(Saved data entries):
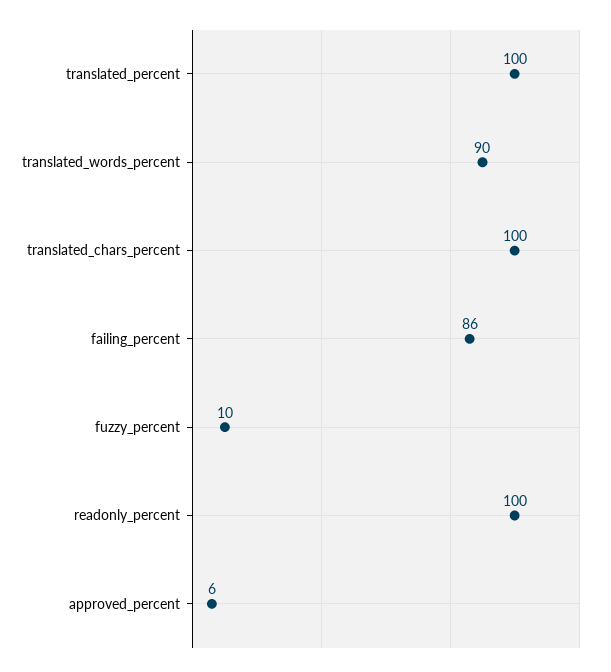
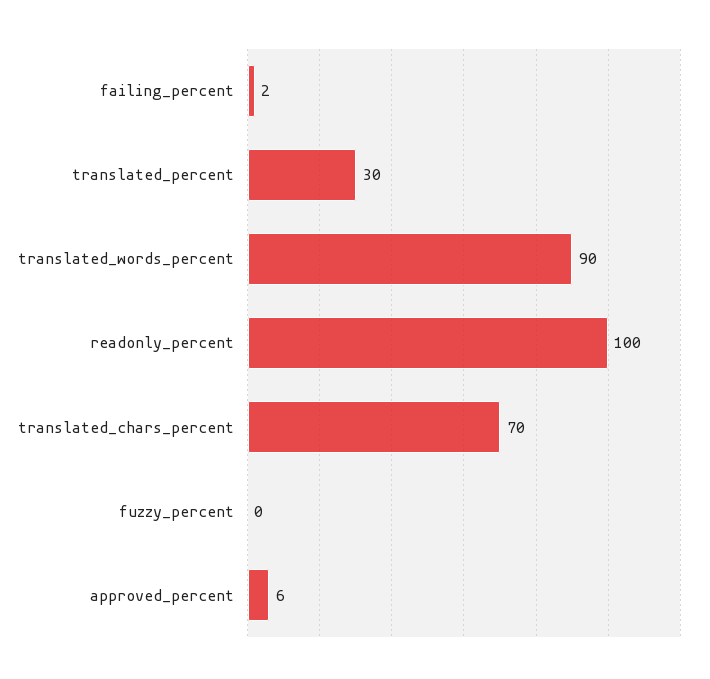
translated_percent: 100 -> 30
translated_chars_percent: 100 -> 70
failing_percent: 86 -> 2
fuzzy_percent: 10 -> 0

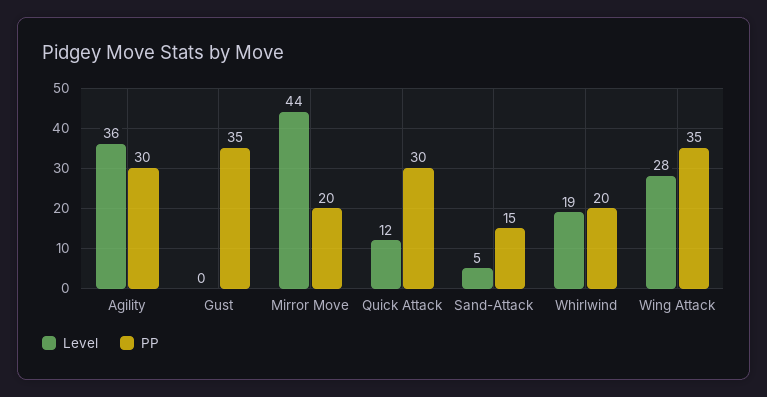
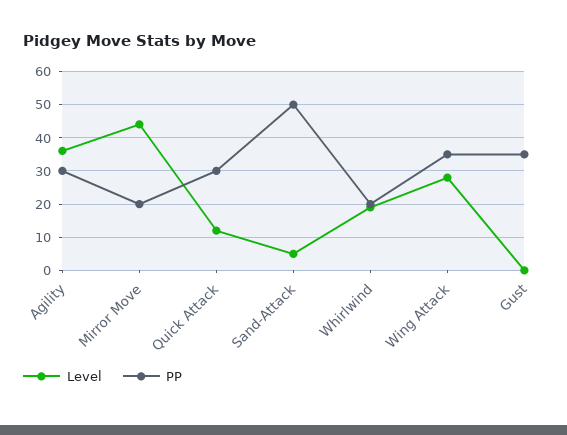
PP, Sand-Attack: 15 -> 50

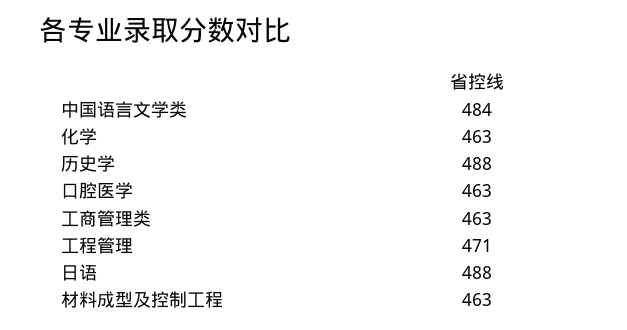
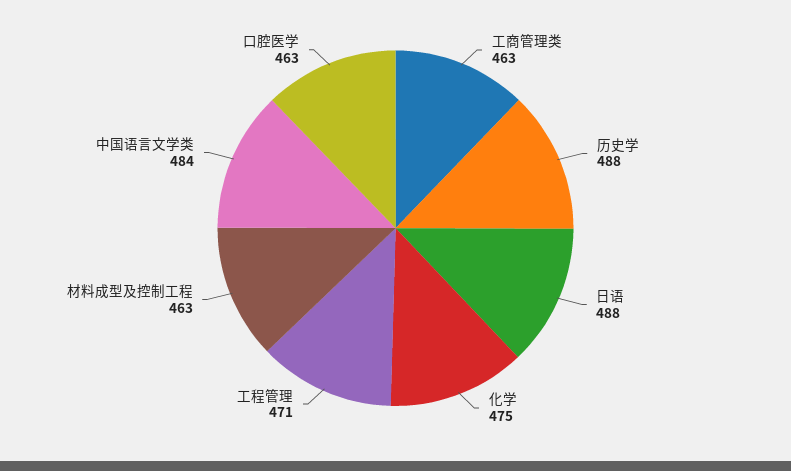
化学: 463 -> 475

(Aim of the exercise): Without the pictures, print the records in full, exactly as they appear.

(The completed task):
translated_percent: 100 -> 30
translated_chars_percent: 100 -> 70
failing_percent: 86 -> 2
fuzzy_percent: 10 -> 0

PP, Sand-Attack: 15 -> 50

化学: 463 -> 475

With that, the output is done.